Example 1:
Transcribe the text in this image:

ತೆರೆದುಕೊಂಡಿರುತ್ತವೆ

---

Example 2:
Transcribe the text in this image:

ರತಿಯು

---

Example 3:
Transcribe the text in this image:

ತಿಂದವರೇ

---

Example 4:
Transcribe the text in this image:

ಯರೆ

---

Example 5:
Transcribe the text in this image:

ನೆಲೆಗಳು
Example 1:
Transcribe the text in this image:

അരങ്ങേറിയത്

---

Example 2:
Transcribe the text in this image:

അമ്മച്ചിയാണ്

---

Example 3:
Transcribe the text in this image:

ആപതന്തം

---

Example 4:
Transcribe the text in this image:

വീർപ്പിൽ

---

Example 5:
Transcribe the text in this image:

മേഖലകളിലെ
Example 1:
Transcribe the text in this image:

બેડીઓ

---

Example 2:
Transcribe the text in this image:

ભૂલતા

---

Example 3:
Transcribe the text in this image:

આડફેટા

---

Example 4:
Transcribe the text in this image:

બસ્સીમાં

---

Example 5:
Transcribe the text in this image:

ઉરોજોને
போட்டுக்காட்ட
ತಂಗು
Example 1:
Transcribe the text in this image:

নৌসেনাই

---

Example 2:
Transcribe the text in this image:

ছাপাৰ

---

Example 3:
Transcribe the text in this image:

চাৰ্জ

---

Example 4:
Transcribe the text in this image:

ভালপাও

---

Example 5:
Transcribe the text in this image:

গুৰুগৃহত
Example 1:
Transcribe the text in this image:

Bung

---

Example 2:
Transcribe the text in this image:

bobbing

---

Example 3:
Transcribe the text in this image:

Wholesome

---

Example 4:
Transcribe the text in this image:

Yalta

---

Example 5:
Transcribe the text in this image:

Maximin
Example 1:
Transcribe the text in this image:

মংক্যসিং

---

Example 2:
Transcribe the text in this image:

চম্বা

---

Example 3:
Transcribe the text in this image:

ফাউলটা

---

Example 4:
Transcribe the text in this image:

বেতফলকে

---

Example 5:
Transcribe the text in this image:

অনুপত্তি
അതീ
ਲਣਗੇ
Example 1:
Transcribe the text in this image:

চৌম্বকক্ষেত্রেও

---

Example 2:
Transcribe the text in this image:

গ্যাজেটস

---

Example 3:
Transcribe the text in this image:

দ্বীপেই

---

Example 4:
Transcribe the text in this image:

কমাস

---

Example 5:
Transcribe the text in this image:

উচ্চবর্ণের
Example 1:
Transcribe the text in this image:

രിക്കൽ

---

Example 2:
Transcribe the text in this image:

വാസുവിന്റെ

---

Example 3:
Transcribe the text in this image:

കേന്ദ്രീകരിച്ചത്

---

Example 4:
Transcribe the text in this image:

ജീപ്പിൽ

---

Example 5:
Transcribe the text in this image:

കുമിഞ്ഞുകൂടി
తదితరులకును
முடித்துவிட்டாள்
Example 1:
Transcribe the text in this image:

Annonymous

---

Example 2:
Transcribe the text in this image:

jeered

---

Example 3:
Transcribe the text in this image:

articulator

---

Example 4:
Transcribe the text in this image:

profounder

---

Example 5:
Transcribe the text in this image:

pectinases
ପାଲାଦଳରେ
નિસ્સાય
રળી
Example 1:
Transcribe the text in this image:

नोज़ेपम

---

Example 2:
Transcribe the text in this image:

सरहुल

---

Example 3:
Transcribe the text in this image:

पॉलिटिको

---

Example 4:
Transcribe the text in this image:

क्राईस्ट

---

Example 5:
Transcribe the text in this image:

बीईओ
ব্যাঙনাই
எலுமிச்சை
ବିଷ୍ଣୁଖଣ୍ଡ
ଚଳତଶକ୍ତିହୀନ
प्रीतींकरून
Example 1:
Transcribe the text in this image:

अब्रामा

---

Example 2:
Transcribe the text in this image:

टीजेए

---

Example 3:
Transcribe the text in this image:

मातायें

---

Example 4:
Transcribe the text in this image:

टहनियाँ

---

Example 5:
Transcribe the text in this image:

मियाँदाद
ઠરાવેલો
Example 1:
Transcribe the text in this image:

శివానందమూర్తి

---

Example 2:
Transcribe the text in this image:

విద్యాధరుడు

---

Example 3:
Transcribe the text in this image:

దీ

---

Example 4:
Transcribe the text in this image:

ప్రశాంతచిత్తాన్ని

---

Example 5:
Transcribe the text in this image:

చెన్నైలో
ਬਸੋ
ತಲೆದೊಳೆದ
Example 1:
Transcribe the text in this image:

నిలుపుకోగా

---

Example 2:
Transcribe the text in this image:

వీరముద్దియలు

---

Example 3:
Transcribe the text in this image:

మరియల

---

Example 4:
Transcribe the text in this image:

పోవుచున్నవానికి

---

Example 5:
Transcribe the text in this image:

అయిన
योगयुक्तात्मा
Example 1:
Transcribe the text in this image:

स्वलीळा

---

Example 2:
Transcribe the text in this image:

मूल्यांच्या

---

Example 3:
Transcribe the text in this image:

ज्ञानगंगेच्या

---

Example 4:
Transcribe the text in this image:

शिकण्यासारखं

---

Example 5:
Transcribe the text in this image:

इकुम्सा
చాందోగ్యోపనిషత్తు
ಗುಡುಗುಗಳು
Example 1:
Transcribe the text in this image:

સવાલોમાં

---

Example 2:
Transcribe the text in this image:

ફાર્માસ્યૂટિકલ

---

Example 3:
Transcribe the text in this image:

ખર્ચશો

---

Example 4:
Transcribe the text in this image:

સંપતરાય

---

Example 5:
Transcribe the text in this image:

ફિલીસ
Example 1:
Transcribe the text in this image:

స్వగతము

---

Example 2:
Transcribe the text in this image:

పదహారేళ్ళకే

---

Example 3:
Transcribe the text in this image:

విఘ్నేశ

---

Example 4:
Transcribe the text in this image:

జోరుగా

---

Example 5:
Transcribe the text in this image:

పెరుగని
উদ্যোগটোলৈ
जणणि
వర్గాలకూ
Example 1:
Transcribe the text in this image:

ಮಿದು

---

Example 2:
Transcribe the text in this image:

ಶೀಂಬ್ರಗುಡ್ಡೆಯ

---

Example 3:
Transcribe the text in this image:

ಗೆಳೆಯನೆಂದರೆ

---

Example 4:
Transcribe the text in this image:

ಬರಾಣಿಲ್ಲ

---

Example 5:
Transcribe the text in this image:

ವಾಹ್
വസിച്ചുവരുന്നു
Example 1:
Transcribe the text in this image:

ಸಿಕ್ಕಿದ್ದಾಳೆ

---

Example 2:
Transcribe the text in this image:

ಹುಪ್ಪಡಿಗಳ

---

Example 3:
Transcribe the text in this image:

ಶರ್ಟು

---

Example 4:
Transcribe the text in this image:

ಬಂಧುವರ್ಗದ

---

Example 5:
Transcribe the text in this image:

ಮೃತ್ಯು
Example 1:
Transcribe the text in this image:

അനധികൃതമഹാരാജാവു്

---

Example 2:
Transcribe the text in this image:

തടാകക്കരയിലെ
--------------------
> **What you should do**: Every record above has to appear again, word for word.

> **Your response**:
Example 1:
Transcribe the text in this image:

ತೆರೆದುಕೊಂಡಿರುತ್ತವೆ

---

Example 2:
Transcribe the text in this image:

ರತಿಯು

---

Example 3:
Transcribe the text in this image:

ತಿಂದವರೇ

---

Example 4:
Transcribe the text in this image:

ಯರೆ

---

Example 5:
Transcribe the text in this image:

ನೆಲೆಗಳು
Example 1:
Transcribe the text in this image:

അരങ്ങേറിയത്

---

Example 2:
Transcribe the text in this image:

അമ്മച്ചിയാണ്

---

Example 3:
Transcribe the text in this image:

ആപതന്തം

---

Example 4:
Transcribe the text in this image:

വീർപ്പിൽ

---

Example 5:
Transcribe the text in this image:

മേഖലകളിലെ
Example 1:
Transcribe the text in this image:

બેડીઓ

---

Example 2:
Transcribe the text in this image:

ભૂલતા

---

Example 3:
Transcribe the text in this image:

આડફેટા

---

Example 4:
Transcribe the text in this image:

બસ્સીમાં

---

Example 5:
Transcribe the text in this image:

ઉરોજોને
போட்டுக்காட்ட
ತಂಗು
Example 1:
Transcribe the text in this image:

নৌসেনাই

---

Example 2:
Transcribe the text in this image:

ছাপাৰ

---

Example 3:
Transcribe the text in this image:

চাৰ্জ

---

Example 4:
Transcribe the text in this image:

ভালপাও

---

Example 5:
Transcribe the text in this image:

গুৰুগৃহত
Example 1:
Transcribe the text in this image:

Bung

---

Example 2:
Transcribe the text in this image:

bobbing

---

Example 3:
Transcribe the text in this image:

Wholesome

---

Example 4:
Transcribe the text in this image:

Yalta

---

Example 5:
Transcribe the text in this image:

Maximin
Example 1:
Transcribe the text in this image:

মংক্যসিং

---

Example 2:
Transcribe the text in this image:

চম্বা

---

Example 3:
Transcribe the text in this image:

ফাউলটা

---

Example 4:
Transcribe the text in this image:

বেতফলকে

---

Example 5:
Transcribe the text in this image:

অনুপত্তি
അതീ
ਲਣਗੇ
Example 1:
Transcribe the text in this image:

চৌম্বকক্ষেত্রেও

---

Example 2:
Transcribe the text in this image:

গ্যাজেটস

---

Example 3:
Transcribe the text in this image:

দ্বীপেই

---

Example 4:
Transcribe the text in this image:

কমাস

---

Example 5:
Transcribe the text in this image:

উচ্চবর্ণের
Example 1:
Transcribe the text in this image:

രിക്കൽ

---

Example 2:
Transcribe the text in this image:

വാസുവിന്റെ

---

Example 3:
Transcribe the text in this image:

കേന്ദ്രീകരിച്ചത്

---

Example 4:
Transcribe the text in this image:

ജീപ്പിൽ

---

Example 5:
Transcribe the text in this image:

കുമിഞ്ഞുകൂടി
తదితరులకును
முடித்துவிட்டாள்
Example 1:
Transcribe the text in this image:

Annonymous

---

Example 2:
Transcribe the text in this image:

jeered

---

Example 3:
Transcribe the text in this image:

articulator

---

Example 4:
Transcribe the text in this image:

profounder

---

Example 5:
Transcribe the text in this image:

pectinases
ପାଲାଦଳରେ
નિસ્સાય
રળી
Example 1:
Transcribe the text in this image:

नोज़ेपम

---

Example 2:
Transcribe the text in this image:

सरहुल

---

Example 3:
Transcribe the text in this image:

पॉलिटिको

---

Example 4:
Transcribe the text in this image:

क्राईस्ट

---

Example 5:
Transcribe the text in this image:

बीईओ
ব্যাঙনাই
எலுமிச்சை
ବିଷ୍ଣୁଖଣ୍ଡ
ଚଳତଶକ୍ତିହୀନ
प्रीतींकरून
Example 1:
Transcribe the text in this image:

अब्रामा

---

Example 2:
Transcribe the text in this image:

टीजेए

---

Example 3:
Transcribe the text in this image:

मातायें

---

Example 4:
Transcribe the text in this image:

टहनियाँ

---

Example 5:
Transcribe the text in this image:

मियाँदाद
ઠરાવેલો
Example 1:
Transcribe the text in this image:

శివానందమూర్తి

---

Example 2:
Transcribe the text in this image:

విద్యాధరుడు

---

Example 3:
Transcribe the text in this image:

దీ

---

Example 4:
Transcribe the text in this image:

ప్రశాంతచిత్తాన్ని

---

Example 5:
Transcribe the text in this image:

చెన్నైలో
ਬਸੋ
ತಲೆದೊಳೆದ
Example 1:
Transcribe the text in this image:

నిలుపుకోగా

---

Example 2:
Transcribe the text in this image:

వీరముద్దియలు

---

Example 3:
Transcribe the text in this image:

మరియల

---

Example 4:
Transcribe the text in this image:

పోవుచున్నవానికి

---

Example 5:
Transcribe the text in this image:

అయిన
योगयुक्तात्मा
Example 1:
Transcribe the text in this image:

स्वलीळा

---

Example 2:
Transcribe the text in this image:

मूल्यांच्या

---

Example 3:
Transcribe the text in this image:

ज्ञानगंगेच्या

---

Example 4:
Transcribe the text in this image:

शिकण्यासारखं

---

Example 5:
Transcribe the text in this image:

इकुम्सा
చాందోగ్యోపనిషత్తు
ಗುಡುಗುಗಳು
Example 1:
Transcribe the text in this image:

સવાલોમાં

---

Example 2:
Transcribe the text in this image:

ફાર્માસ્યૂટિકલ

---

Example 3:
Transcribe the text in this image:

ખર્ચશો

---

Example 4:
Transcribe the text in this image:

સંપતરાય

---

Example 5:
Transcribe the text in this image:

ફિલીસ
Example 1:
Transcribe the text in this image:

స్వగతము

---

Example 2:
Transcribe the text in this image:

పదహారేళ్ళకే

---

Example 3:
Transcribe the text in this image:

విఘ్నేశ

---

Example 4:
Transcribe the text in this image:

జోరుగా

---

Example 5:
Transcribe the text in this image:

పెరుగని
উদ্যোগটোলৈ
जणणि
వర్గాలకూ
Example 1:
Transcribe the text in this image:

ಮಿದು

---

Example 2:
Transcribe the text in this image:

ಶೀಂಬ್ರಗುಡ್ಡೆಯ

---

Example 3:
Transcribe the text in this image:

ಗೆಳೆಯನೆಂದರೆ

---

Example 4:
Transcribe the text in this image:

ಬರಾಣಿಲ್ಲ

---

Example 5:
Transcribe the text in this image:

ವಾಹ್
വസിച്ചുവരുന്നു
Example 1:
Transcribe the text in this image:

ಸಿಕ್ಕಿದ್ದಾಳೆ

---

Example 2:
Transcribe the text in this image:

ಹುಪ್ಪಡಿಗಳ

---

Example 3:
Transcribe the text in this image:

ಶರ್ಟು

---

Example 4:
Transcribe the text in this image:

ಬಂಧುವರ್ಗದ

---

Example 5:
Transcribe the text in this image:

ಮೃತ್ಯು
Example 1:
Transcribe the text in this image:

അനധികൃതമഹാരാജാവു്

---

Example 2:
Transcribe the text in this image:

തടാകക്കരയിലെ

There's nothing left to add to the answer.